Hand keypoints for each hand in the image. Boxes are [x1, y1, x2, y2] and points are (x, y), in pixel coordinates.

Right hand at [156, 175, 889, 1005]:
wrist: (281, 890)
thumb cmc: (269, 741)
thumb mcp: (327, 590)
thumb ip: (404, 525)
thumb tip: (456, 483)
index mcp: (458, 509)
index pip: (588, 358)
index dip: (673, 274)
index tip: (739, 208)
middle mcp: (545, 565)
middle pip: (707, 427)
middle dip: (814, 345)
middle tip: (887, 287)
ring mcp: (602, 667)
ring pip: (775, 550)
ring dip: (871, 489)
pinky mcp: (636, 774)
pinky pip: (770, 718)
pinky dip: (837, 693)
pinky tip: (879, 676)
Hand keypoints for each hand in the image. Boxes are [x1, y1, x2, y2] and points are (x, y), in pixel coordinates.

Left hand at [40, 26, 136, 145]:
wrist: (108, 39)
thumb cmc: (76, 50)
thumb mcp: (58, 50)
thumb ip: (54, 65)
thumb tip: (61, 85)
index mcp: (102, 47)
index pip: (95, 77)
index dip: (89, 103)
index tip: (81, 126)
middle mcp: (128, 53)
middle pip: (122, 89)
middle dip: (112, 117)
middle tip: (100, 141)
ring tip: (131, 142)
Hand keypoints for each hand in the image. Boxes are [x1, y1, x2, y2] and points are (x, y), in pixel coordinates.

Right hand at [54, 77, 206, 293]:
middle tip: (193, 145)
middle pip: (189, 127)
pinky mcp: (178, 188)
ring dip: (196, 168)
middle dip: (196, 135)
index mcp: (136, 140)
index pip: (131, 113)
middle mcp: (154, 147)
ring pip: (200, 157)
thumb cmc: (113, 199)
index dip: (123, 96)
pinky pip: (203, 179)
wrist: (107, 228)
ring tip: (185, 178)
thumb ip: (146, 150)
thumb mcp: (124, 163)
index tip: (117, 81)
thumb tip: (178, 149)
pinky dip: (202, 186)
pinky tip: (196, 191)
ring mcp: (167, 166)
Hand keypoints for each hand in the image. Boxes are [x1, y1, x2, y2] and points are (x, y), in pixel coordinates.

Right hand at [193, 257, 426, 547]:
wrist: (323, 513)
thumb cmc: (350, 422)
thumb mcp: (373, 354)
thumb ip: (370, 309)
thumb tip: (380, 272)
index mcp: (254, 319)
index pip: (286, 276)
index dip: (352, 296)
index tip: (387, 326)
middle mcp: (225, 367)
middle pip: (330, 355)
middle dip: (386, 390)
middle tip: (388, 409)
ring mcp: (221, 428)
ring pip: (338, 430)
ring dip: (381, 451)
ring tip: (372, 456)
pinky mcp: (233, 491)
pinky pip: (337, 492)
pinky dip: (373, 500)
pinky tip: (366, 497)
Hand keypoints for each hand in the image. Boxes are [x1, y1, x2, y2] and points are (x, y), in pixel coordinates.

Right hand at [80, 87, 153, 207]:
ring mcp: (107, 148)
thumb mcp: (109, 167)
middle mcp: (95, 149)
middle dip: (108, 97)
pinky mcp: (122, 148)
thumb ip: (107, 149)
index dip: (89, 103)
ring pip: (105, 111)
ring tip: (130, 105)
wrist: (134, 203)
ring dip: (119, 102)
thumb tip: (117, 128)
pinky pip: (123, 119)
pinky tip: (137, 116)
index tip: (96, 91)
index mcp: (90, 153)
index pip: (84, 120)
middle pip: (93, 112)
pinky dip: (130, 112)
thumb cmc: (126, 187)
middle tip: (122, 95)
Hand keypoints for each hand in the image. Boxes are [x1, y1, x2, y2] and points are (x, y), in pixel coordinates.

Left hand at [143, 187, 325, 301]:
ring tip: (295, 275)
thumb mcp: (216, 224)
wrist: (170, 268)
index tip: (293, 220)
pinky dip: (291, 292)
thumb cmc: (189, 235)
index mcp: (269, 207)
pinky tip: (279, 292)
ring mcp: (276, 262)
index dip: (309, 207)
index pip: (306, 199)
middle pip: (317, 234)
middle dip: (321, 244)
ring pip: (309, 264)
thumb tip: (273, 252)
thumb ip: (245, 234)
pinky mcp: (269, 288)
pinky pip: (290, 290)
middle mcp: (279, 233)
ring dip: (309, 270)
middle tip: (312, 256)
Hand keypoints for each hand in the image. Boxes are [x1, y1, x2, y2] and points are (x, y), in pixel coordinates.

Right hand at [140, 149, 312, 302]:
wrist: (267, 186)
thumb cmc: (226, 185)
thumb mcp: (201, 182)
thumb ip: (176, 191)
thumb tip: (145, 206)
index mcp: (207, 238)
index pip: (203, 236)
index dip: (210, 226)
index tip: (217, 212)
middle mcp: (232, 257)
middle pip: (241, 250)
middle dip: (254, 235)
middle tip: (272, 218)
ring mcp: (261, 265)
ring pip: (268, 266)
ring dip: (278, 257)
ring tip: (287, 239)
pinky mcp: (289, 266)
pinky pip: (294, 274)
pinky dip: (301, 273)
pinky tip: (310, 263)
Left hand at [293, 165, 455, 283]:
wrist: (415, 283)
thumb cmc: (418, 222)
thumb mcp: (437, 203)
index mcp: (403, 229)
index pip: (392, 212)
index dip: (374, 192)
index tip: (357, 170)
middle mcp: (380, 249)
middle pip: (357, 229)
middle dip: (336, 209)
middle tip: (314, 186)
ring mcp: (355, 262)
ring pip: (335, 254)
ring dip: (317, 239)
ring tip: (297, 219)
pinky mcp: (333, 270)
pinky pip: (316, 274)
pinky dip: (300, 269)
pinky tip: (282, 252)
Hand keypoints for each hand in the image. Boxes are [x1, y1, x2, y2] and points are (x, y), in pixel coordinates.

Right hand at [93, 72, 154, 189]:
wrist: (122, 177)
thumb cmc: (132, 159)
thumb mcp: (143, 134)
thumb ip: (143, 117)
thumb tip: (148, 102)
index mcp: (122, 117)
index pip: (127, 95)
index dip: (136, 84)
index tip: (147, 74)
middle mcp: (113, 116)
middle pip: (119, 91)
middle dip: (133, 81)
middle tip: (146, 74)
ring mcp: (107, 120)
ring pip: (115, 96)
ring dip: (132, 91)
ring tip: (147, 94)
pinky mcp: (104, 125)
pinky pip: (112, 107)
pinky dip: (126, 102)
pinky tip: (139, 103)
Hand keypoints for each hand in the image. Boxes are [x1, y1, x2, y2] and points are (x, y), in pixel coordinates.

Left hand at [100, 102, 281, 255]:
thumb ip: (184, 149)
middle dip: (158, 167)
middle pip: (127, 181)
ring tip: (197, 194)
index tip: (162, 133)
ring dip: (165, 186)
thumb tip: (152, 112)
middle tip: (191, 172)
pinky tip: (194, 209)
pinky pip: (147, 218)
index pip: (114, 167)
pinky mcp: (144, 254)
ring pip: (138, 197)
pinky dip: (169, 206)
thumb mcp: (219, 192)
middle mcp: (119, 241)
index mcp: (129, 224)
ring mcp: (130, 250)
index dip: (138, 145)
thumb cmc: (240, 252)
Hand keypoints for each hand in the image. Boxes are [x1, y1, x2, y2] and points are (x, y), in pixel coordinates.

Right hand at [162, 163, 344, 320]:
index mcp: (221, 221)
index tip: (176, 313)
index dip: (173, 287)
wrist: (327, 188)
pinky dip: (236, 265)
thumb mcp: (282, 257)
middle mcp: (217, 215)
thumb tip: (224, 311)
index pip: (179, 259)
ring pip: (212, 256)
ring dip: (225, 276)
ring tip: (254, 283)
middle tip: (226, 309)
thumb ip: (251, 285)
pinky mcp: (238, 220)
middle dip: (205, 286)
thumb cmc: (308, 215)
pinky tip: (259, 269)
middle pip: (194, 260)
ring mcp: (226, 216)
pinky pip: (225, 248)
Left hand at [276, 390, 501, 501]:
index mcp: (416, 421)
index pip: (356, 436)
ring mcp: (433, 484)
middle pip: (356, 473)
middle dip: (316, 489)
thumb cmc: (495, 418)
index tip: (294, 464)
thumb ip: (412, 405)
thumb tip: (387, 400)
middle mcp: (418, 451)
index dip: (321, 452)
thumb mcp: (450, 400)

▬▬▬▬▬▬▬▬▬▬

* _Problem details_: Everything starting at the line containing "ring tip: (295, 275)" and ending at the line containing "thumb ip: (176, 191)" in the records above should be repeated exactly, and only that.

* _Result of the exercise_:
ring tip: (295, 275)
thumb mcp: (216, 224)
wrist: (170, 268)
index tip: (293, 220)
pinky dip: (291, 292)
thumb cmc: (189, 235)
index mcp: (269, 207)
pinky tip: (279, 292)
ring mcp: (276, 262)
index dip: (309, 207)
index pip: (306, 199)
middle pip: (317, 234)
middle dip: (321, 244)
ring pip: (309, 264)
thumb tip: (273, 252)
thumb ip: (245, 234)
pinky mcp: (269, 288)
pinky pip: (290, 290)
middle mcp: (279, 233)
ring dip: (309, 270)
middle tip: (312, 256)
Hand keypoints for each hand in the image. Boxes are [x1, y1, x2, y2] and points are (x, y), in pixel coordinates.

Right hand at [140, 149, 312, 302]:
wrist: (267, 186)
thumb cmc: (226, 185)
thumb mcp: (201, 182)
thumb ip: (176, 191)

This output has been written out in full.